3.3 Enzymatic activity / substrate specificity

No evidence retrieved indicates that MxaB is an enzyme or transporter. Instead, it is consistently treated as a regulator of genes encoding methanol dehydrogenases and associated proteins. (roszczenkojasinska2019lanthanidetransportstorage pages 5-8, chistoserdova2003methylotrophyinmethylobacterium pages 2-3)

4) Subcellular localization and cellular site of action

Direct experimental localization of AM1 MxaB (e.g., cytosolic vs membrane-associated fractionation; fluorescence localization) was not retrieved in the accessible texts. Therefore, localization must be inferred cautiously.

Given the regulator annotations and LuxR-like/receiver-domain architecture (as provided by the user and consistent with homolog descriptions), the most plausible site of action is:
- Cytosol/nucleoid-associated: DNA-binding transcription factor that regulates transcription of the mxa operon (and possibly other methanol/metal-responsive promoters). This is consistent with “transcriptional regulator” annotation and LuxR-like DNA-binding descriptions from homologs. (groom2019amutagenicscreen pages 2-5, chistoserdova2003methylotrophyinmethylobacterium pages 2-3)

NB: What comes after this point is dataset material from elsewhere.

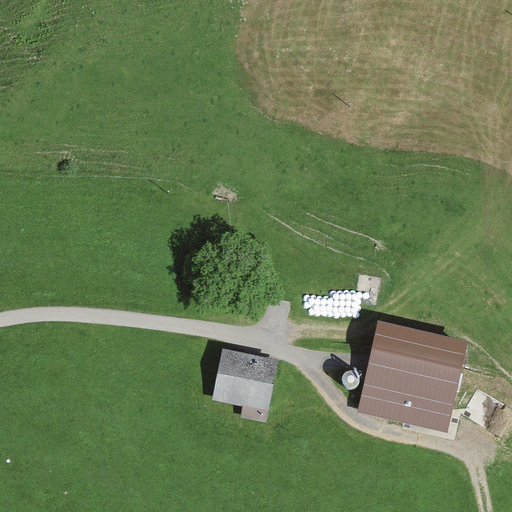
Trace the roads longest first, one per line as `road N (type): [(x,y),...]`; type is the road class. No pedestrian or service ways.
road 1 (unclassified): [(0,323),(26,316),(131,320),(235,336),(311,366)]
road 2 (track): [(482,511),(473,462),(454,447),(354,420),(311,366)]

5) Recent developments (2023–2024) and latest research status

5.1 Tooling limitation encountered

Using the provided search tools, I attempted targeted retrieval for 2023–2024 publications explicitly mentioning mxaB in Methylorubrum extorquens AM1 (including UniProt accession and locus queries). No additional accessible 2023–2024 papers specific to AM1 mxaB were retrieved in this run. Consequently, the most directly informative sources available here are 2003 and 2019–2020 publications, with some broader (non-AM1) discussions appearing elsewhere. (roszczenkojasinska2019lanthanidetransportstorage pages 5-8, groom2019amutagenicscreen pages 2-5, chistoserdova2003methylotrophyinmethylobacterium pages 2-3)

5.2 What is current (as of the accessible literature here)

As of the core peer-reviewed and preprint sources retrieved:
- AM1 mxaB is embedded in a broader regulatory network coordinating methanol dehydrogenase systems and metal availability responses, but some mechanistic aspects remain incompletely resolved (e.g., direct DNA targets; precise signal transduction). (groom2019amutagenicscreen pages 2-5)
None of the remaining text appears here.